Continue the column about Lance Armstrong's fall from the sport, starting right after its last sentence.

*TEXT PASSAGE:*
───

You don’t sell 80 million yellow bracelets without making a few enemies. The man that brought cycling to the forefront of American sports culture has been stripped of his seven Tour de France titles, banned for life from the sport, and stepped down from the cancer charity that he created.
I’ll admit that I gave into the hype and purchased my fair share of those yellow Livestrong bracelets in the better part of the past decade.
I was a sucker for the story of this incredible athlete who not only defied the odds by defeating cancer, but also dominated one of the most grueling athletic competitions year after year.
One in three people will be affected by cancer in their lifetime and I, like many others, have witnessed what this horrible disease can do to a human being. I think that is why everyone was so enamored with Lance Armstrong, because they could relate that fighting spirit to the loved ones affected by or have fallen to the disease.
Here was a man that beat it and could perform on the athletic field like some type of super human.
I guess superheroes only exist in comic books.
Armstrong being stripped of his seven Tour de France titles is the culmination of years of speculation, investigation and litigation.
Now there will be a void that will be unfulfilled in the history books with no Tour de France winner from 1999-2005. The “Armstrong era” will be looked at with more villainy than baseball’s “steroid era” simply because there is only one star athlete to focus on.
The snowball effect of these investigations has also left him sponsorless. Last week he was dropped by Nike and this week his final sponsor Oakley ended their relationship with him. I don’t think I’ve ever seen such a monumental downfall for an athlete before.
Though Armstrong has now been scratched out of the history books, the inspiration that he has brought to those with cancer and contributions he has made to cancer research should not be forgotten.
Livestrong, the cancer charity that Armstrong founded, has raised over $500 million in the fight against the disease. The aforementioned yellow wristbands the charity created in 2004 serve as a symbol for cancer awareness and survival.

───

*SUPPLIED INFORMATION:*
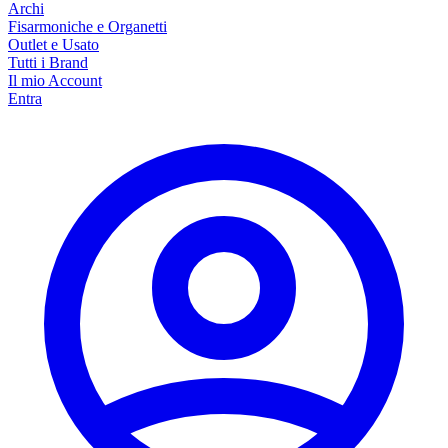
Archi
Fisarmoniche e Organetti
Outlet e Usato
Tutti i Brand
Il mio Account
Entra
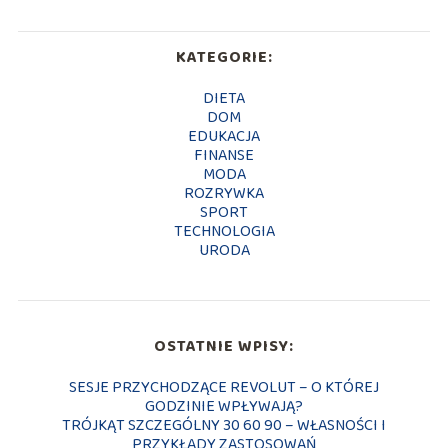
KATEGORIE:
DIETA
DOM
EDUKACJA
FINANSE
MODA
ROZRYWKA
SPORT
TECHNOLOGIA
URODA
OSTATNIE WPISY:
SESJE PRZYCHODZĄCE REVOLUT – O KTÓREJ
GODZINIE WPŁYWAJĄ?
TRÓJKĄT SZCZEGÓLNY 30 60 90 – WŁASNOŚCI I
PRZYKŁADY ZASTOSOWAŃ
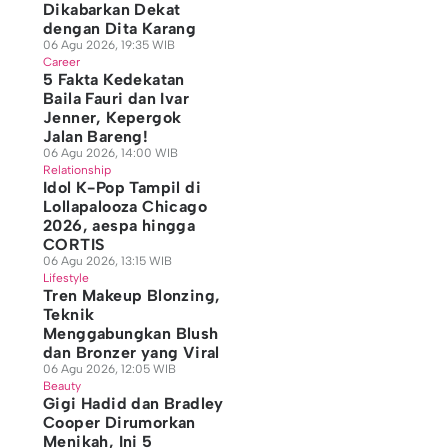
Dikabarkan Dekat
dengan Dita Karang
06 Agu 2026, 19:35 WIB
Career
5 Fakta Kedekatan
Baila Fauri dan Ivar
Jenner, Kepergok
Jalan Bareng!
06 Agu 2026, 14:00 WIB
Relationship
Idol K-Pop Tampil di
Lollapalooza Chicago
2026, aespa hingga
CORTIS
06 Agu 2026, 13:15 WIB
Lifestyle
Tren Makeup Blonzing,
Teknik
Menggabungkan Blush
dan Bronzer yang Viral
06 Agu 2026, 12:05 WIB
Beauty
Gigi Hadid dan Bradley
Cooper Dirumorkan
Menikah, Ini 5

───

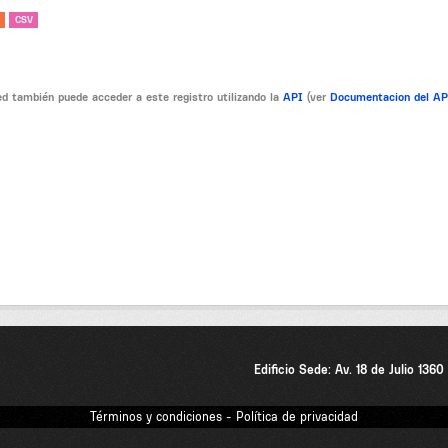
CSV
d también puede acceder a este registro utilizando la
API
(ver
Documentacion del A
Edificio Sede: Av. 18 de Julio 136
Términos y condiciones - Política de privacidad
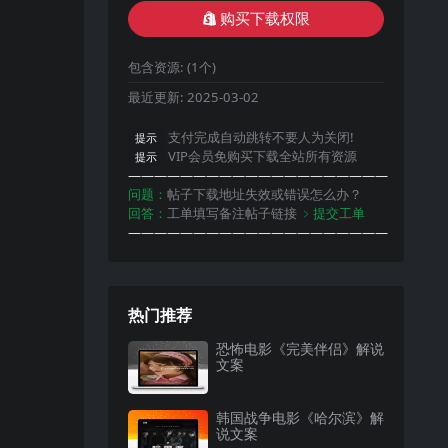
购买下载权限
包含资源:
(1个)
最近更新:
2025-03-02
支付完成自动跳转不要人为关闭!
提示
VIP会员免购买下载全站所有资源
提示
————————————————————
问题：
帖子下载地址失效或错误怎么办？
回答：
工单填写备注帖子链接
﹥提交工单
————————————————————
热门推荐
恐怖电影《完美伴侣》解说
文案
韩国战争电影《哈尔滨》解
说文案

───

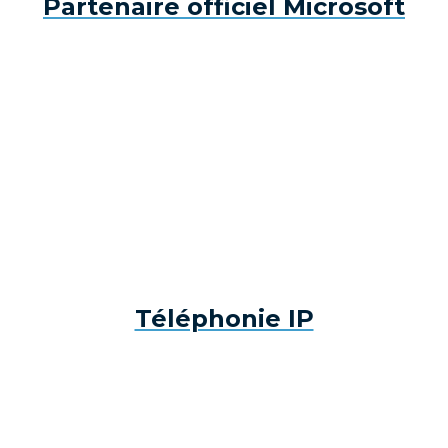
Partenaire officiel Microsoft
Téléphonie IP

───

*ANSWER TO THIS TASK:*
Just because its founder is marred in controversy doesn’t make the mission that the organization have any less merit.
“The mission is bigger than me. It’s bigger than any individual,” Armstrong said at Livestrong’s 15th anniversary celebration Friday.
The most shocking thing to come out from all of this are the people that want their money back from contributing to Livestrong because of Armstrong’s current plight. Despite what Armstrong may or may have not done on the athletic field, contributions were made not to him but to an organization that focused on the disease. I don’t feel that people have the right to feel slighted by the cyclist because the cause that they chose to contribute to is still valid.
Cancer is a common foe that many have encountered and are passionate about fighting. Any contributions made toward that effort can only be a positive thing.
Like Livestrong, cancer awareness through clothing has been seen throughout the month of October in the NFL as players wear pink accessories like shoes, hats, and wristbands for breast cancer. Any more light that could be shed toward the effort helps the movement and the NFL is showing that.
After all that has been taken from Armstrong, no one can take away the fact that he endured a disease that millions still continue to struggle with and helped create an organization that still continues to do good and inspire people around the world.